Five minutes later, he was at rest, breathing with serene regularity.

Therese returned home at eleven o'clock, with a burning head, and her
thoughts strained, reaching the Arcade of the Pont Neuf unconscious
of the road she had taken. It seemed to her that she had just come
downstairs from her visit to Laurent, so full were her ears of the words
she had recently heard. She found Madame Raquin and Camille anxious and
attentive; but she answered their questions sharply, saying she had
been on a fools' errand, and had waited an hour on the pavement for an
omnibus.

When she got into bed, she found the sheets cold and damp. Her limbs,
which were still burning, shuddered with repugnance. Camille soon
fell asleep, and for a long time Therese watched his wan face reposing
idiotically on the pillow, with his mouth wide open. Therese drew away
from her husband. She felt a desire to drive her clenched fist into that
mouth.

Chapter X
*

More than three weeks passed. Laurent came to the shop every evening,
looking weary and unwell. A light bluish circle surrounded his eyes, and
his lips were becoming pale and chapped. Otherwise, he still maintained
his obtuse tranquillity, he looked Camille in the face, and showed him
the same frank friendship. Madame Raquin pampered the friend of the
family the more, now that she saw him giving way to a sort of low fever.

Therese had resumed her mute, glum countenance and manner. She was more
motionless, more impenetrable, more peaceful than ever. She did not seem
to trouble herself in the least about Laurent. She barely looked at
him, rarely exchanged a word with him, treating him with perfect
indifference.
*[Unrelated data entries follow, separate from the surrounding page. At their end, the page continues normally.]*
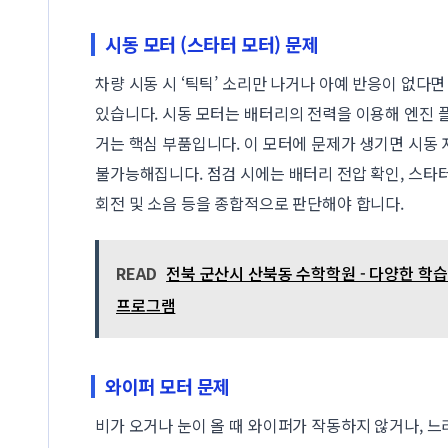
시동 모터 (스타터 모터) 문제
차량 시동 시 ‘틱틱’ 소리만 나거나 아예 반응이 없다면
있습니다. 시동 모터는 배터리의 전력을 이용해 엔진
거는 핵심 부품입니다. 이 모터에 문제가 생기면 시동
불가능해집니다. 점검 시에는 배터리 전압 확인, 스타터
회전 및 소음 등을 종합적으로 판단해야 합니다.
READ
전북 군산시 산북동 수학학원 - 다양한 학습 
프로그램
와이퍼 모터 문제
비가 오거나 눈이 올 때 와이퍼가 작동하지 않거나, 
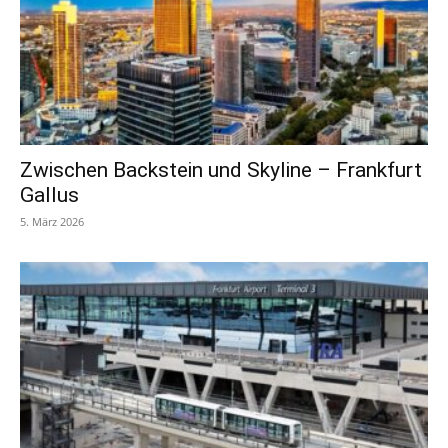
Zwischen Backstein und Skyline – Frankfurt
Gallus
5. März 2026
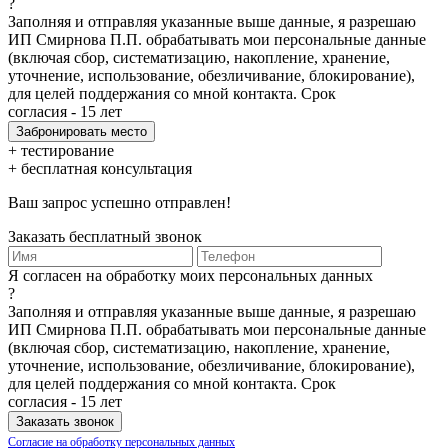
?
Заполняя и отправляя указанные выше данные, я разрешаю
ИП Смирнова П.П. обрабатывать мои персональные данные
(включая сбор, систематизацию, накопление, хранение,
уточнение, использование, обезличивание, блокирование),
для целей поддержания со мной контакта. Срок
согласия - 15 лет
+ тестирование
+ бесплатная консультация
Ваш запрос успешно отправлен!
Заказать бесплатный звонок
Я согласен на обработку моих персональных данных
?
Заполняя и отправляя указанные выше данные, я разрешаю
ИП Смирнова П.П. обрабатывать мои персональные данные
(включая сбор, систематизацию, накопление, хранение,
уточнение, использование, обезличивание, блокирование),
для целей поддержания со мной контакта. Срок
согласия - 15 лет
Согласие на обработку персональных данных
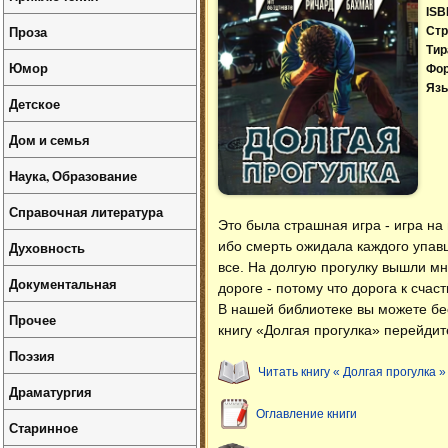
ISB
Проза
Стр
Тир
Юмор
Фо
Язы
Детское
Дом и семья
Наука, Образование
Справочная литература
Это была страшная игра - игра на
ибо смерть ожидала каждого упавш
Духовность
все. На долгую прогулку вышли мн
Документальная
дороге - потому что дорога к счас
В нашей библиотеке вы можете б
Прочее
книгу «Долгая прогулка» перейдит
Поэзия
Читать книгу « Долгая прогулка »
Драматургия
Оглавление книги
Старинное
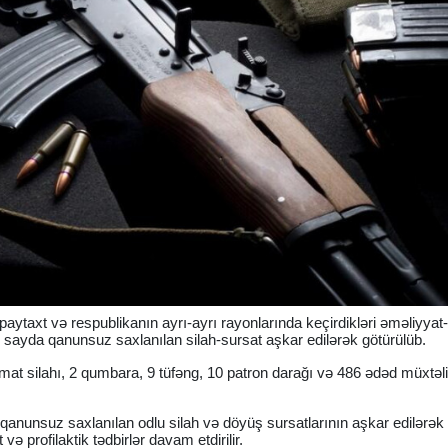
aytaxt və respublikanın ayrı-ayrı rayonlarında keçirdikləri əməliyyat
yli sayda qanunsuz saxlanılan silah-sursat aşkar edilərək götürülüb.
mat silahı, 2 qumbara, 9 tüfəng, 10 patron darağı və 486 ədəd müxtəli
 ki, qanunsuz saxlanılan odlu silah və döyüş sursatlarının aşkar edilərək
ə profilaktik tədbirlər davam etdirilir.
Madame Raquin, who in her goodness of heart, felt pained
at this attitude, sometimes said to the young man:

"Do not pay attention to the manner of my niece, I know her; her face
appears cold, but her heart is warm with tenderness and devotedness."
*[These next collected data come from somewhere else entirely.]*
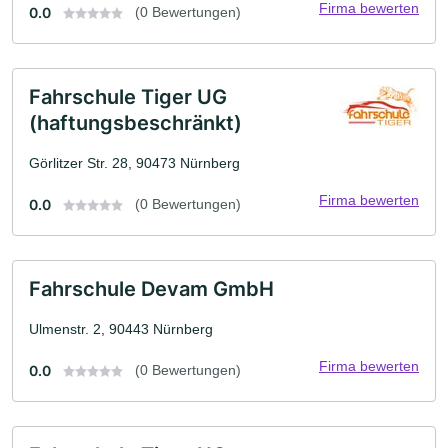
Firma bewerten
0.0
(0 Bewertungen)
Fahrschule Tiger UG
(haftungsbeschränkt)
Görlitzer Str. 28, 90473 Nürnberg
Firma bewerten
0.0
(0 Bewertungen)
Fahrschule Devam GmbH
Ulmenstr. 2, 90443 Nürnberg
Firma bewerten
0.0
(0 Bewertungen)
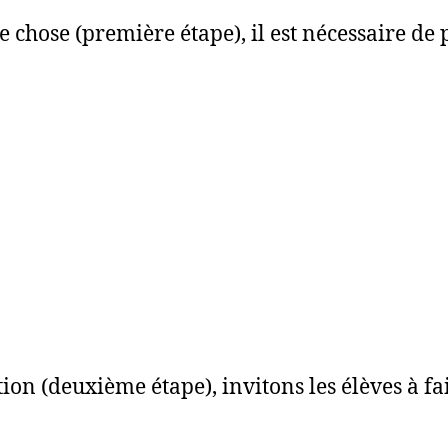
 chose (première étape), il est nécessaire de
n (deuxième étape), invitons les élèves à fair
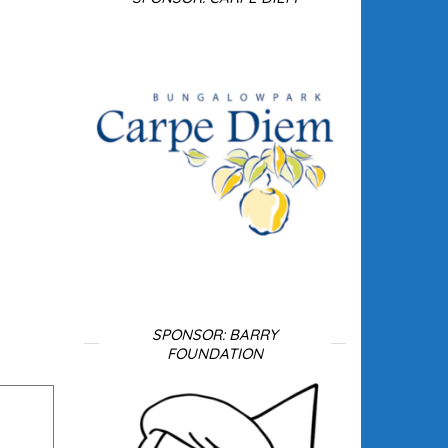
SPONSOR: BARRY
FOUNDATION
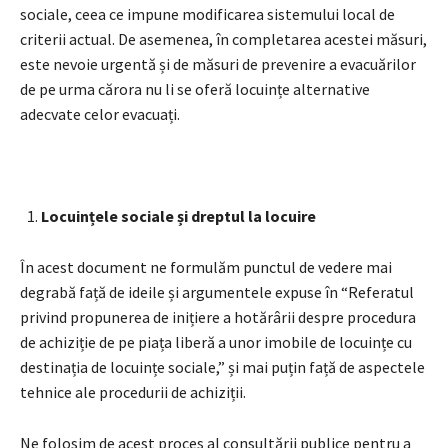
sociale, ceea ce impune modificarea sistemului local de
criterii actual. De asemenea, în completarea acestei măsuri,
este nevoie urgentă și de măsuri de prevenire a evacuărilor
de pe urma cărora nu li se oferă locuințe alternative
adecvate celor evacuați.
Locuințele sociale și dreptul la locuire
În acest document ne formulăm punctul de vedere mai
degrabă față de ideile și argumentele expuse în “Referatul
privind propunerea de inițiere a hotărârii despre procedura
de achiziție de pe piața liberă a unor imobile de locuințe cu
destinația de locuințe sociale,” și mai puțin față de aspectele
tehnice ale procedurii de achiziții.
Ne folosim de acest proces al consultării publice pentru a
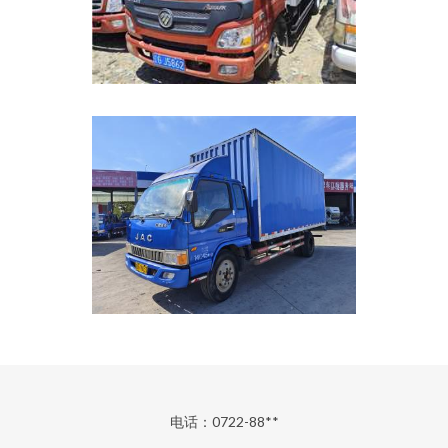
电话：0722-88**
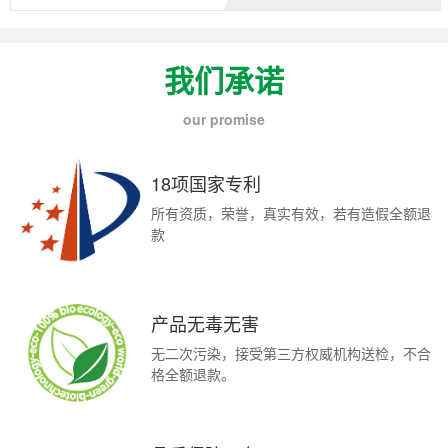
我们承诺
our promise
18项国家专利
所有资质，荣誉，真实有效，若有造假全额退
款
产品无毒无害
无二次污染，接受第三方权威机构送检，不合
格全额退款。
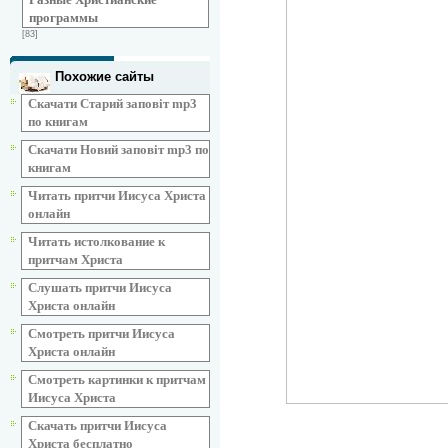
программы
[83]
Похожие сайты
Скачати Старий заповіт mp3
по книгам
Скачати Новий заповіт mp3 по
книгам
Читать притчи Иисуса Христа
онлайн
Читать истолкование к
притчам Христа
Слушать притчи Иисуса
Христа онлайн
Смотреть притчи Иисуса
Христа онлайн
Смотреть картинки к притчам
Иисуса Христа
Скачать притчи Иисуса
Христа бесплатно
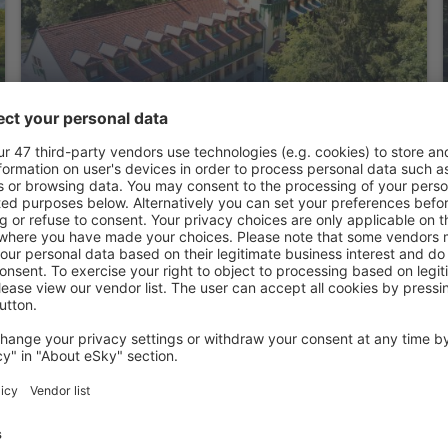
Bakony Hotel
Bakonybél, 07 august 2026, 2 nopți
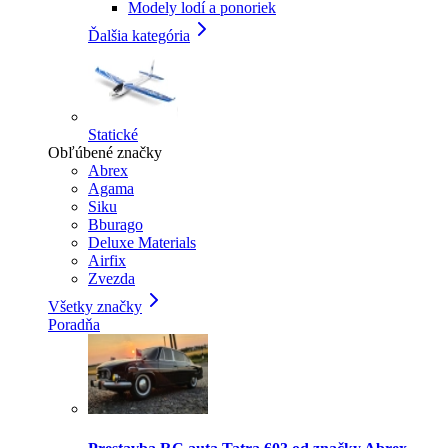
Modely lodí a ponoriek
Ďalšia kategória
Statické
Obľúbené značky
Abrex
Agama
Siku
Bburago
Deluxe Materials
Airfix
Zvezda
Všetky značky
Poradňa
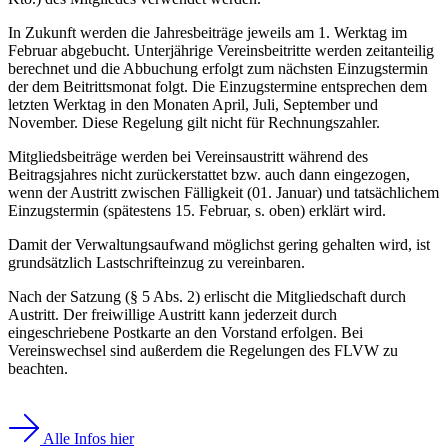
In Zukunft werden die Jahresbeiträge jeweils am 1. Werktag im
Februar abgebucht. Unterjährige Vereinsbeitritte werden zeitanteilig
berechnet und die Abbuchung erfolgt zum nächsten Einzugstermin
der dem Beitrittsmonat folgt. Die Einzugstermine entsprechen dem
letzten Werktag in den Monaten April, Juli, September und
November. Diese Regelung gilt nicht für Rechnungszahler.
Mitgliedsbeiträge werden bei Vereinsaustritt während des
Beitragsjahres nicht zurückerstattet bzw. auch dann eingezogen,
wenn der Austritt zwischen Fälligkeit (01. Januar) und tatsächlichem
Einzugstermin (spätestens 15. Februar, s. oben) erklärt wird.
Damit der Verwaltungsaufwand möglichst gering gehalten wird, ist
grundsätzlich Lastschrifteinzug zu vereinbaren.
Nach der Satzung (§ 5 Abs. 2) erlischt die Mitgliedschaft durch
Austritt. Der freiwillige Austritt kann jederzeit durch
eingeschriebene Postkarte an den Vorstand erfolgen. Bei
Vereinswechsel sind außerdem die Regelungen des FLVW zu
beachten.
Alle Infos hier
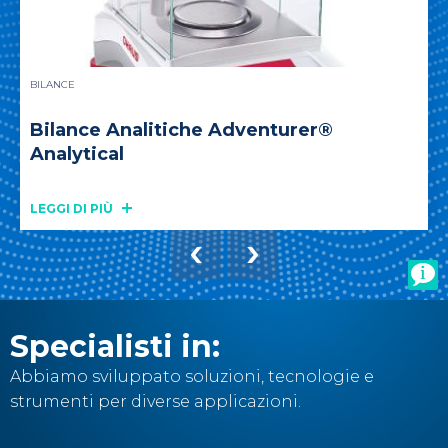
BILANCE
Bilance Analitiche Adventurer®
Analytical
LEGGI DI PIÙ
Specialisti in:
Abbiamo sviluppato soluzioni, tecnologie e
strumenti per diverse applicazioni.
The two sweethearts had no more meetings. Since the evening in the
Rue Saint-Victor they had not met alone. At night, when they found
themselves face to face, placid in appearance and like strangers to one
another, storms of passion and dismay passed beneath the calm flesh of
their countenance. And while with Therese, there were outbursts of fury,
base ideas, and cruel jeers, with Laurent there were sombre brutalities,
and poignant indecisions. Neither dared search to the bottom of their
beings, to the bottom of that cloudy fever that filled their brains with
a sort of thick and acrid vapour.

When they could press the hands of one another behind a door, without
speaking, they did so, fit to crush them, in a short rough clasp. They
would have liked, mutually, to have carried off strips of their flesh
clinging to their fingers. They had naught but this pressure of hands
to appease their feelings. They put all their souls into them, and asked
for nothing more from one another. They waited.